Zarobki gwiazd zwalają z nóg. Za samo spotkanie z fanami żądają fortuny
[GALERIA]
Doskonale wiemy, że gwiazdy potrafią zbić fortunę za występy w filmach i serialach, koncerty, kontrakty reklamowe czy nawet za tzw. "bywanie na ściankach". Okazuje się jednak, że nie wszystkim wystarczają te źródła dochodu. Niektórzy celebryci uczestniczą w specjalnie zorganizowanych spotkaniach z fanami, zgarniając za to pokaźne sumki. Zobaczcie, kto ceni się najbardziej.
Henryk Gołębiewski
Portal GazetaTrybunalska.pl przedstawił listę aktorów wraz z kwotą, jaką zażyczyli sobie za występ w Miejskiej Bibliotece Publicznej w Piotrkowie Trybunalskim. Okazuje się, że "najtańszą gwiazdą" jest Henryk Gołębiewski. Za kilkugodzinne spotkanie z fanami otrzymał "jedynie" tysiąc złotych. Podobną sumę, bo dokładnie 1150 złotych, dostał Michał Rusinek, były sekretarz Wisławy Szymborskiej.
Joanna Moro
Znacznie więcej, choć wciąż do pierwszego miejsca na podium sporo brakuje, dostała Joanna Moro. Na jej konto trafiło 2 tysiące złotych. To żądanie nie powinno jednak nikogo dziwić. Aktorka swoje medialne pięć minut ma już dawno za sobą i nie może, tak jak kiedyś, przebierać w propozycjach. Korzysta więc z każdej okazji do podreperowania domowego budżetu.
Magdalena Różczka
Im większa popularność artysty i sławniejsze nazwisko, tym stawka za jego zaproszenie rośnie. Do tych, którzy cenią się najbardziej, można zaliczyć aktorkę Magdalenę Różczkę, prezentera radiowego Marka Niedźwieckiego, aktora Krzysztofa Kowalewskiego, himalaistę Krzysztofa Wielickiego oraz aktora Wiktora Zborowskiego. Na konta tych gwiazd wpadło po 5 tysięcy złotych.
Anna Dereszowska
Anna Dereszowska również przyjęła zaproszenie od Miejskiej Biblioteki Publicznej w Piotrkowie Trybunalskim i podobnie jak wcześniej wspomniani koledzy otrzymała 5 tysięcy złotych. Jest jednak pewna różnica. Aktorka, w przeciwieństwie do innych, nie tylko spotkała się z fanami, ale też wystąpiła m.in. z recitalem piosenek.
Marian Opania
Prawdziwym rekordzistą w tym zestawieniu jest Marian Opania. Kultowy polski aktor nie występuje teraz często na małym ekranie. Powód? Jak się niedawno okazało, niewielu producentów jest w stanie sprostać jego oczekiwaniom finansowym. I nie ma się co dziwić. Za wieczór z fanami artysta życzy sobie aż 8,5 tysiąca złotych.

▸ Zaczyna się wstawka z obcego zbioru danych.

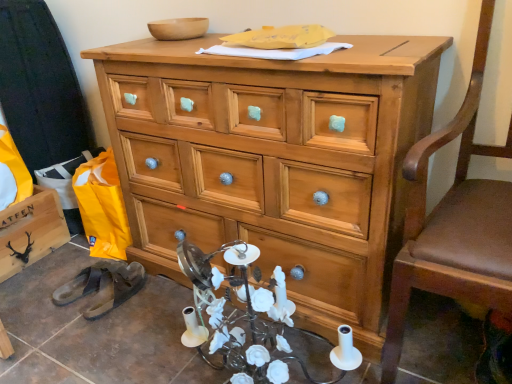
The image size is (512, 384). What are the coordinates of `vacant region in front of black rubber sandals at lower left` in the screenshot? It's located at (101, 332).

- Jak mnie będą chcieli, to mnie wezmą. Poza tym jestem nieco droższy niż młodzi, w związku z tym bierze się tańszych. Może nie jestem lepszy, ale nie mogę występować za stawki młodzieżowe w jakimś filmie czy serialu, w związku z czym mam jakąś barierę nieprzekraczalną. Nie mam zamiaru się targować: "Dacie tyle, proszę bardzo. Nie, do widzenia". Chcę teraz robić to, co mnie tak naprawdę pasjonuje, stawiać sobie coraz trudniejsze zadania - podsumował jakiś czas temu na łamach "Super Expressu".